I have 6 folders. Each one contains 7 datasets of a specific type of cancer (RNA-Seq) and 7 datasets of normal tissue (healthy control for that type of cancer). A total of 84 datasets.
I want to investigate my gene of interest in each type of cancer.
I believe the best strategy is to merge the FPKM columns and perform correlation analyses of my gene of interest (GOI) versus all other genes in both cancer and normal tissues. As a result, I will have 14 correlation tables, one for each type of cancer and one for each control tissue. Then, I can investigate the pathways related to the genes most correlated with my GOI in each type of cancer and write my biological interpretation.

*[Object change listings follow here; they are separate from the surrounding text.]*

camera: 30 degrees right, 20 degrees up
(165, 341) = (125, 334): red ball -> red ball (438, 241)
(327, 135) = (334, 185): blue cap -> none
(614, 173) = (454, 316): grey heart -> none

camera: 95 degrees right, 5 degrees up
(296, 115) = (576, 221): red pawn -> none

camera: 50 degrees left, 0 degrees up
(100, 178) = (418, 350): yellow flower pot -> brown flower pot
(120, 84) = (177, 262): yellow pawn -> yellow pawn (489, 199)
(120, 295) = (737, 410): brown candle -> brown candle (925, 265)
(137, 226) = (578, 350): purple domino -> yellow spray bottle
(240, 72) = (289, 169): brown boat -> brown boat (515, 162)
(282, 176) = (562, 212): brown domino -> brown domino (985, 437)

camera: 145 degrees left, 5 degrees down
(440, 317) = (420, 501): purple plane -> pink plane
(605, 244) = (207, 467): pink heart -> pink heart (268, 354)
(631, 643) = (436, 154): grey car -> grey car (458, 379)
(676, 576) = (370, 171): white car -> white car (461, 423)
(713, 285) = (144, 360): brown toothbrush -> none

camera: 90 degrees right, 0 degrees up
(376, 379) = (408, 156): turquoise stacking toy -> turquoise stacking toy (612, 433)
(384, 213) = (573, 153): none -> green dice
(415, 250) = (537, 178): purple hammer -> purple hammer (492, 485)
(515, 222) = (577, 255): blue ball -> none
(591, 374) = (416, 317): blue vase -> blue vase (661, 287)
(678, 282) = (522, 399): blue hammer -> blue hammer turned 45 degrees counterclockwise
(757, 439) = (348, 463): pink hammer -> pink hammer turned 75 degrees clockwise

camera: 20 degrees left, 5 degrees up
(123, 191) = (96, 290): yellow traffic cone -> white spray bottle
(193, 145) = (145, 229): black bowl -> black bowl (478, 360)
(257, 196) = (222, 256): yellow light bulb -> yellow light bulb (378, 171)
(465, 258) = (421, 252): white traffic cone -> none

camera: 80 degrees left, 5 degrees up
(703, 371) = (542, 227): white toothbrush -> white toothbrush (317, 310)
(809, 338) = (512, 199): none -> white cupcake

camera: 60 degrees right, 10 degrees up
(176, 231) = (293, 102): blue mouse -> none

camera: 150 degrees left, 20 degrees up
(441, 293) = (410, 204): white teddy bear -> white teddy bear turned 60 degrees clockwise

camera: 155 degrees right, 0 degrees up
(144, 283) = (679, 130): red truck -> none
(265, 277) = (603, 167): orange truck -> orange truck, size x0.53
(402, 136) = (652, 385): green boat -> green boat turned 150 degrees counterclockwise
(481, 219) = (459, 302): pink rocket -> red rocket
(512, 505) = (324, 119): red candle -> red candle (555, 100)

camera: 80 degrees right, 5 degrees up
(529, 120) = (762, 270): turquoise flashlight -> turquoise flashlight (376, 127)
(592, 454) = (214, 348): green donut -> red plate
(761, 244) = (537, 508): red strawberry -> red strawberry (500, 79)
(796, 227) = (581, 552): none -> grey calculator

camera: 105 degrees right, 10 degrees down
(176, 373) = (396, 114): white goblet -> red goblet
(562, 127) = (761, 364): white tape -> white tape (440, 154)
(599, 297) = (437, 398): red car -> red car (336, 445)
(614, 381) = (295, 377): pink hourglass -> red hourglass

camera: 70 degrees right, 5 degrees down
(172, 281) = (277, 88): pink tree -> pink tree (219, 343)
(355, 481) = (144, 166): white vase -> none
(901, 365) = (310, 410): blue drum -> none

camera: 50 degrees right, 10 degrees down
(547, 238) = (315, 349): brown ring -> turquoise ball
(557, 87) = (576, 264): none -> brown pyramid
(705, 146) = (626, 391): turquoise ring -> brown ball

Am I in the right direction? Is this a good strategy to answer to my question?
I could also compare the control and cancer samples to investigate the significant DEGs (fold change > 1) and the pathways activated by these DEGs, but my gene of interest doesn't have a strong pattern of gene expression, so I'm afraid it won't be in the list of statistically significant DEGs, that's why I'm preferring the correlation analysis approach.
Any other idea?
The controls were collected from the same patient and processed at the same time. I have the gene counts and can use EdgeR, but what should I do if my GOI doesn't appear among the statistically significant DEGs (fold change > 1)? How can I investigate the role of one single gene in a RNA-Seq dataset if it is not differentially expressed? It can have a role in cancer, even if it is not an important DEG. That's why I thought correlation analyses could give me interesting information.